A campanha de 1807 foi um desastre para a Dinamarca. Forçou-a a uma aliança com a França e a arruinou financeiramente. Ela perdeu a Noruega (para a Suécia) e as partes de Copenhague incendiadas pelos britânicos não foram reconstruídas durante toda uma geração. Mais de trezentas casas foram destruídas, outras mil foram seriamente danificadas, a catedral foi incendiada, bem como uma dúzia de outras igrejas e a universidade. A pequena história do artista que apagou uma bomba de morteiro com o conteúdo de seu penico é verdadeira; seu nome era Eckersburg e ele deixou algumas imagens angustiantes da cidade pegando fogo. Hoje há pouco sinal de que a destruição tenha acontecido, mas algumas casas reconstruídas têm balas rasas britânicas presas na argamassa das fachadas.
As grandes fortificações da cidade foram demolidas em 1897, mas a cidadela (agora chamada de Kastellet) permanece. Há um pequeno cais de pesca, de madeira, perto da cidadela, não muito longe de onde fica atualmente a Pequena Sereia. Muitos nomes de rua mudaram, de modo que a Ulfedt's Plads (que foi incendiada) hoje se chama Graabodretorv.
Mas a campanha tem uma curiosa nota de rodapé.

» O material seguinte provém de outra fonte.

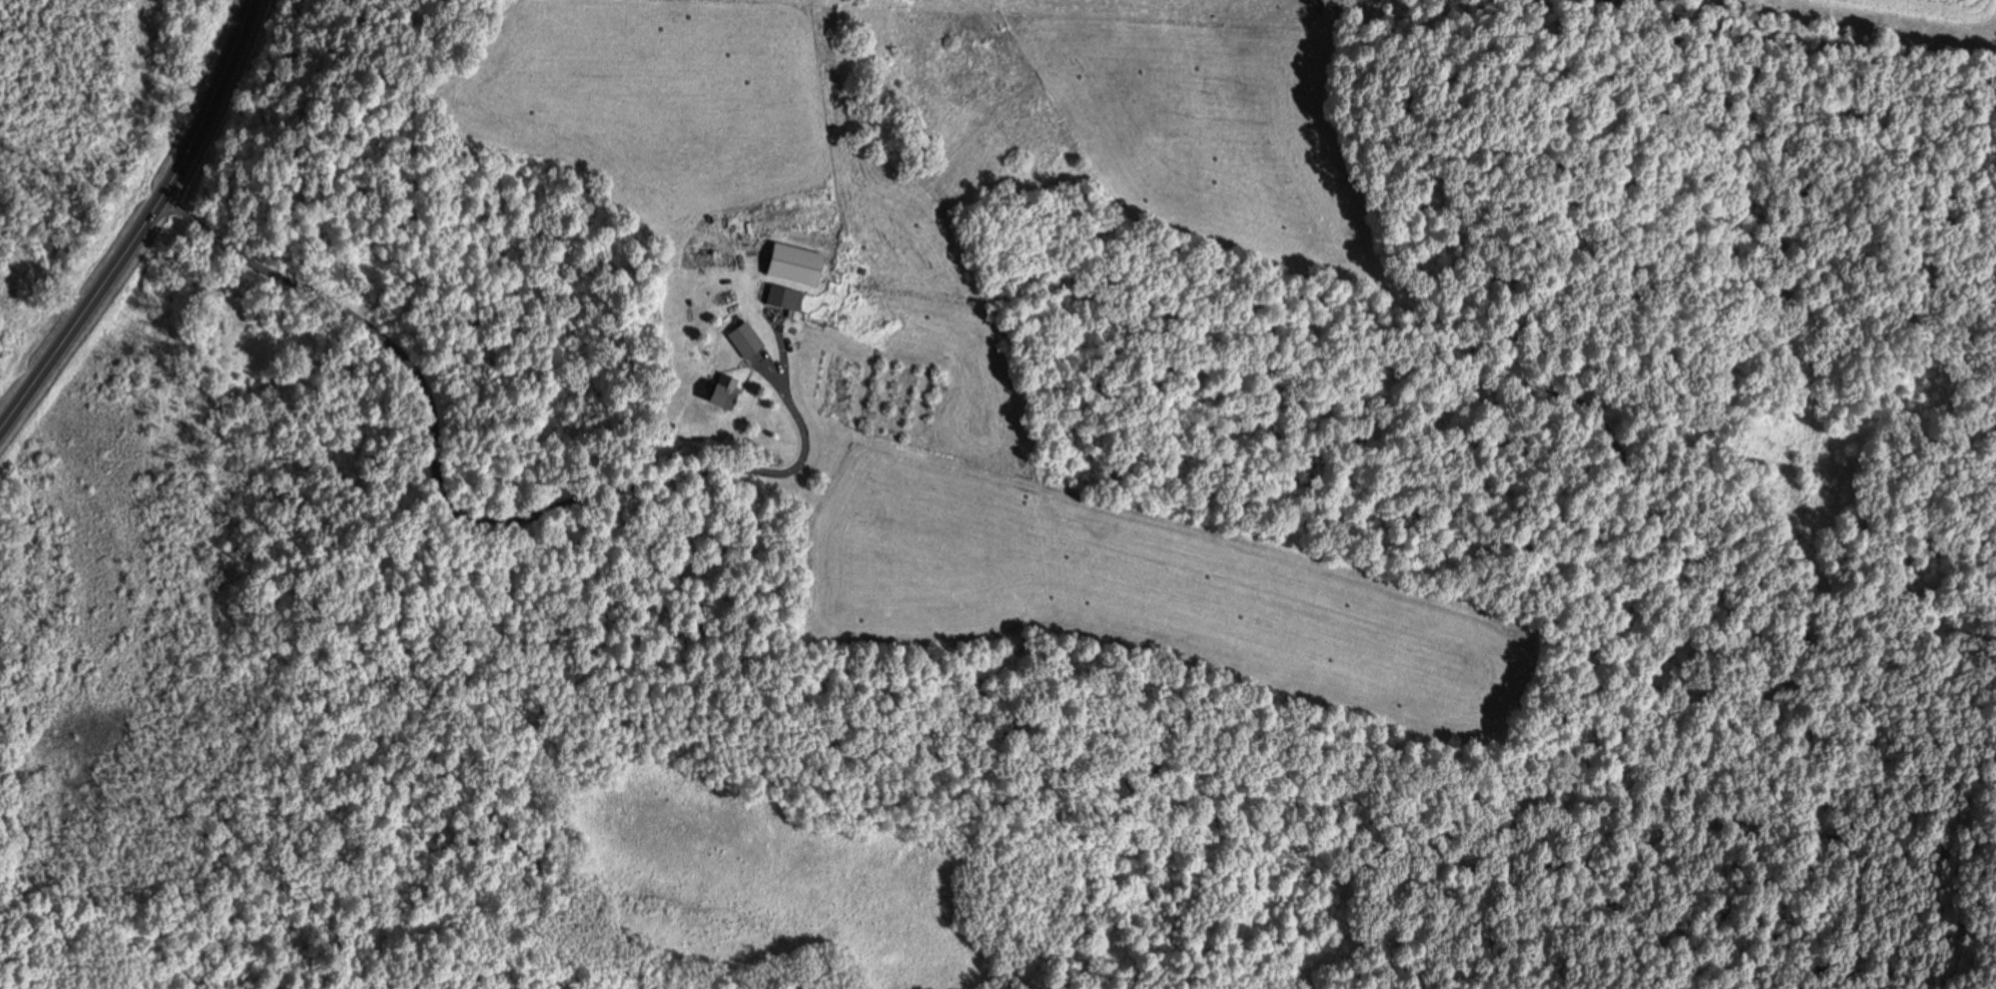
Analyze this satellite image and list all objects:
road: (139, 222)
building: (794, 263)
building: (781, 295)
building: (742, 339)
road: (785, 353)
building: (718, 389)
road: (518, 407)

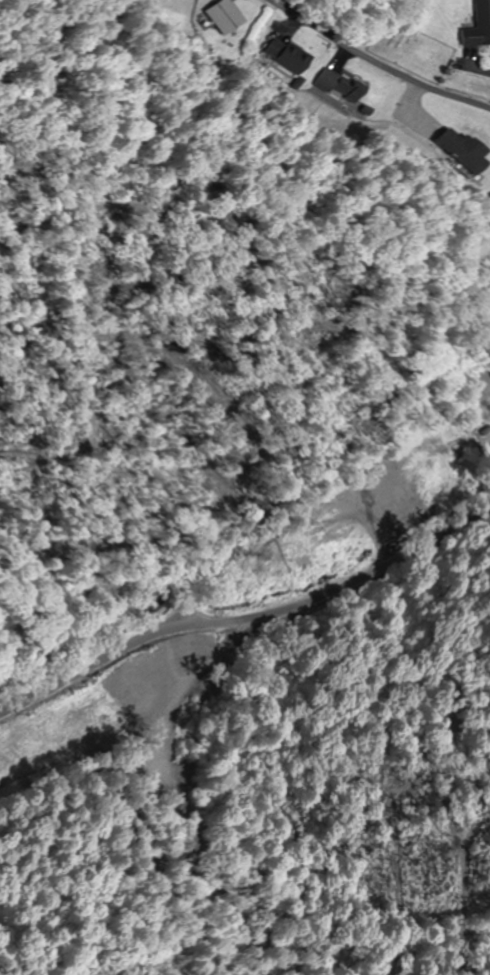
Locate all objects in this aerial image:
building: (225, 17)
building: (479, 24)
building: (290, 55)
building: (342, 87)
building: (462, 150)
road: (274, 394)
building: (416, 449)
building: (386, 461)
building: (301, 509)
building: (403, 509)
building: (325, 540)
building: (270, 561)
road: (237, 563)

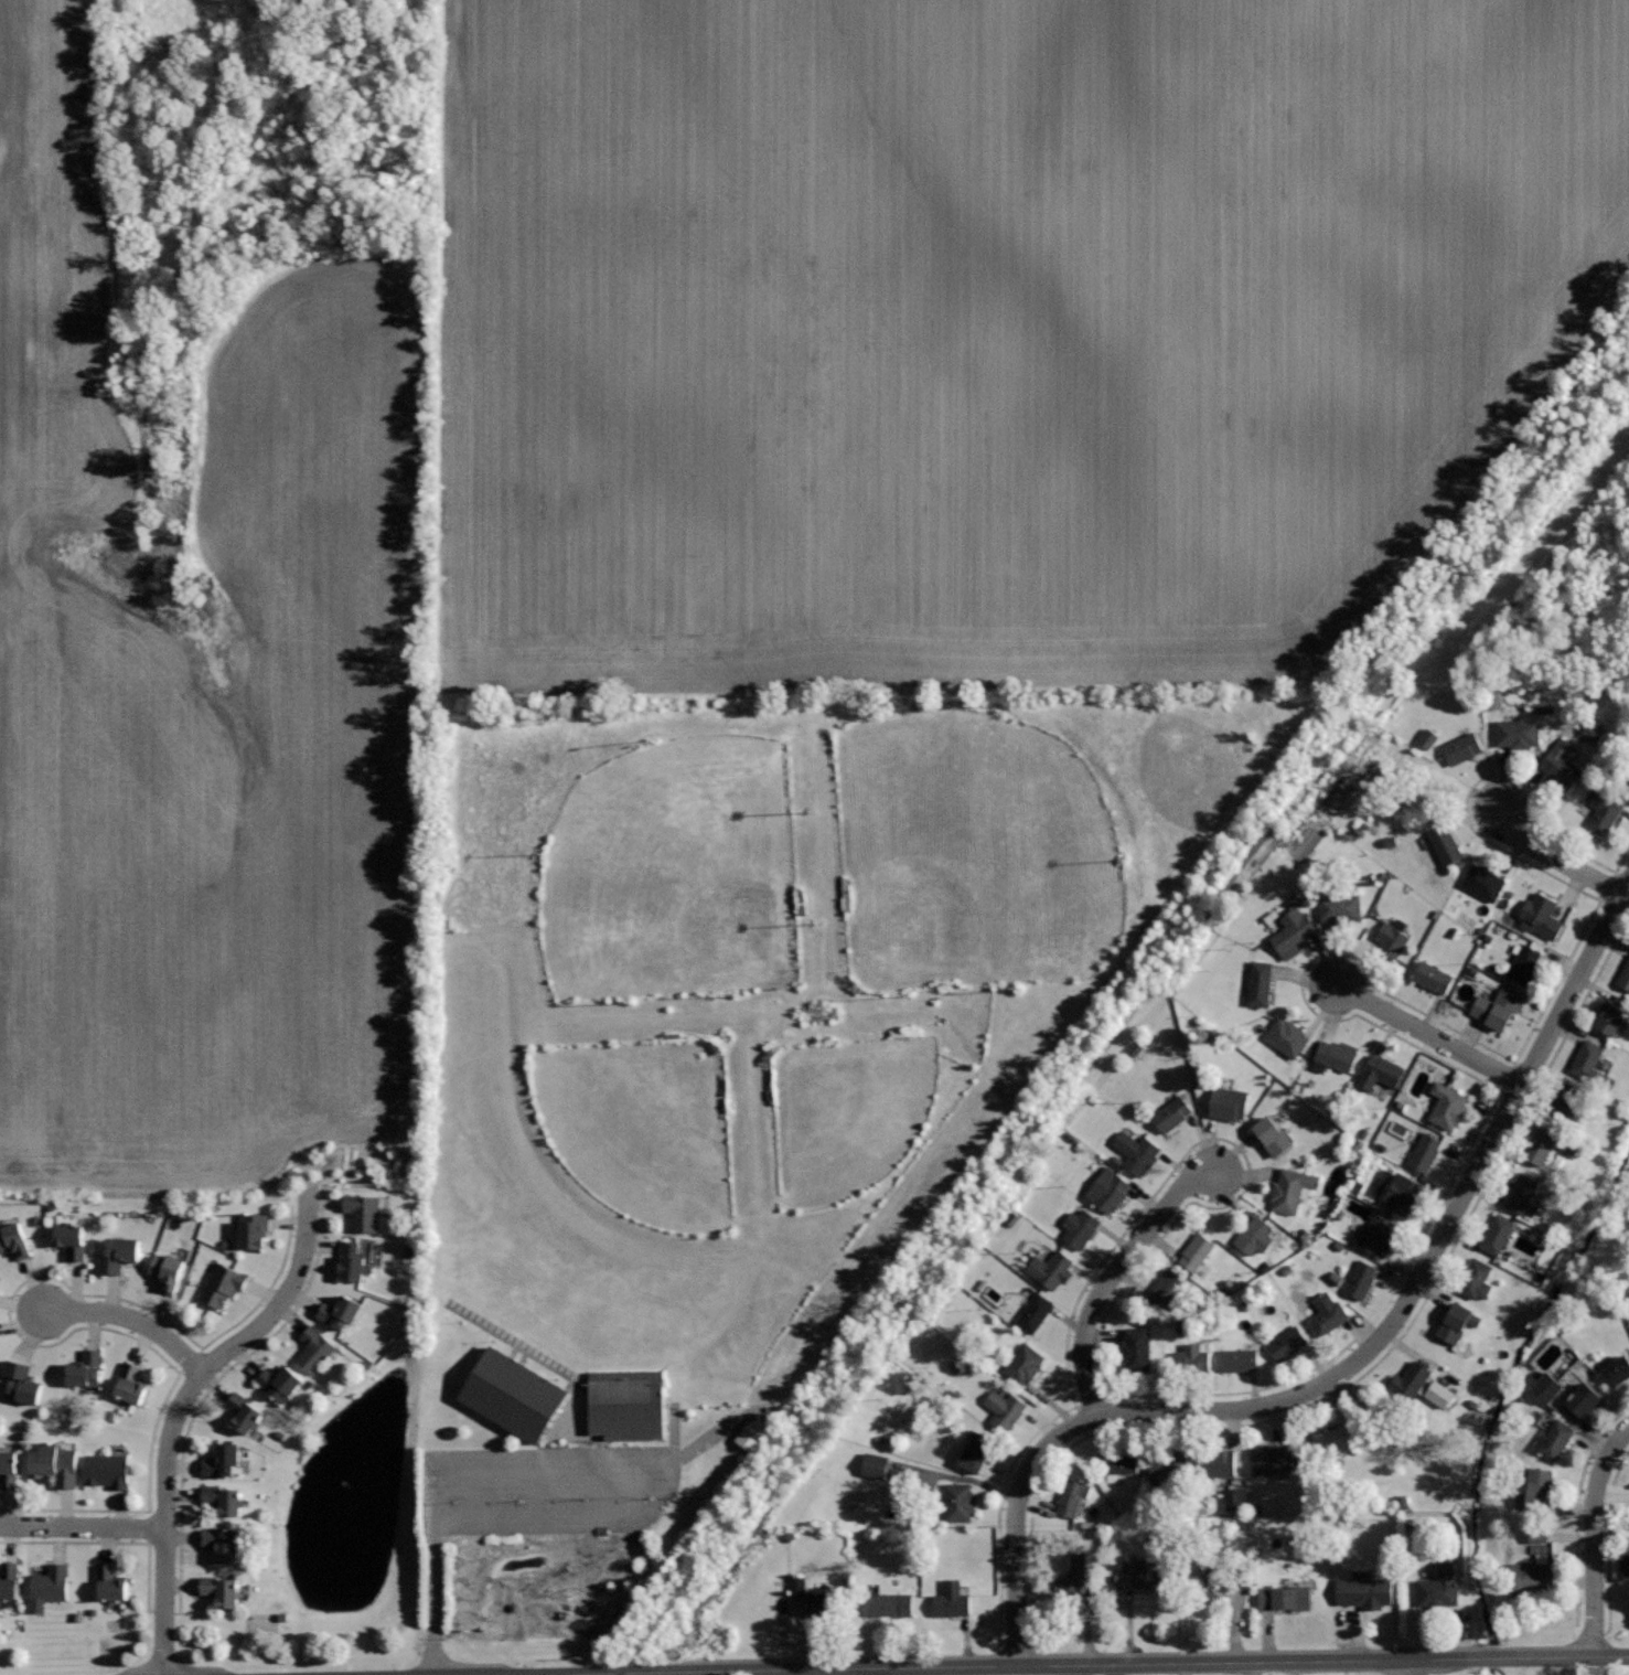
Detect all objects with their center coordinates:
building: (1517, 732)
building: (1597, 732)
building: (1432, 739)
building: (1461, 748)
building: (1560, 765)
building: (1626, 783)
building: (1426, 788)
building: (1603, 813)
building: (1447, 844)
park: (972, 851)
road: (1554, 857)
park: (672, 872)
building: (1482, 881)
building: (1339, 908)
building: (1540, 915)
building: (1292, 928)
building: (1391, 939)
building: (1523, 964)
building: (1624, 976)
building: (1431, 977)
building: (1258, 983)
building: (1495, 1007)
building: (1609, 1017)
road: (1429, 1034)
building: (1286, 1036)
building: (1336, 1053)
park: (760, 1062)
building: (1589, 1063)
building: (1378, 1072)
building: (1227, 1103)
building: (1447, 1105)
building: (1570, 1106)
park: (848, 1113)
building: (1172, 1113)
park: (642, 1125)
building: (1271, 1134)
building: (1541, 1144)
building: (1424, 1151)
building: (1137, 1152)
road: (740, 1164)
building: (1291, 1189)
building: (1108, 1191)
building: (1521, 1192)
building: (1401, 1193)
building: (364, 1212)
building: (1079, 1228)
building: (253, 1229)
building: (1497, 1233)
building: (1254, 1234)
building: (1376, 1234)
building: (71, 1239)
building: (14, 1240)
building: (1196, 1251)
building: (118, 1254)
building: (350, 1260)
building: (1052, 1268)
building: (167, 1270)
road: (1113, 1276)
building: (1360, 1279)
building: (1476, 1279)
building: (222, 1284)
building: (1164, 1289)
building: (339, 1311)
building: (1034, 1312)
building: (1324, 1313)
road: (132, 1321)
building: (1458, 1321)
building: (1286, 1342)
building: (1136, 1348)
building: (314, 1349)
building: (1190, 1358)
building: (1238, 1359)
road: (540, 1361)
road: (1353, 1362)
building: (1022, 1363)
building: (85, 1368)
building: (1617, 1370)
building: (1411, 1380)
building: (22, 1382)
building: (279, 1382)
building: (131, 1383)
building: (1552, 1388)
building: (513, 1394)
building: (1445, 1395)
building: (1583, 1399)
building: (627, 1404)
building: (1004, 1409)
road: (179, 1410)
building: (243, 1412)
building: (1552, 1433)
building: (1335, 1435)
building: (756, 1437)
building: (975, 1451)
road: (565, 1458)
building: (222, 1459)
building: (1117, 1459)
building: (1214, 1459)
building: (1273, 1459)
building: (55, 1464)
building: (878, 1466)
building: (8, 1469)
building: (107, 1470)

Um dos generais britânicos da expedição foi Thomas Grosvenor, que levou uma égua, Lady Catherine. Enquanto se encontrava na Dinamarca, descobriu que Lady Catherine estava grávida, por isso mandou-a para casa, onde ela pariu um potro, um garanhão, que mais tarde foi vendido a Sir Charles Stewart, que se tornou ajudante-general na Guerra Peninsular. Stewart, por sua vez, vendeu o garanhão a Sir Arthur Wellesley, e o animal se tornou seu cavalo predileto. De fato, quando era duque de Wellington, ele montou o cavalo durante a batalha de Waterloo e depois o deixou se aposentar em sua propriedade em Stratfield Saye. O cavalo morreu em 1836 e foi enterrado no terreno de Stratfield Saye, onde sua lápide ainda pode ser vista. O nome do cavalo, claro, era Copenhague. "Pode haver muitos cavalos mais rápidos", disse o duque sobre Copenhague, "e sem dúvida muitos mais bonitos, mas em termos de resistência nunca vi igual."
Assim, por mais que seja tênue, a estrada para Waterloo serpenteia por Copenhague, e Sharpe, como o duque, precisa marchar cada quilômetro.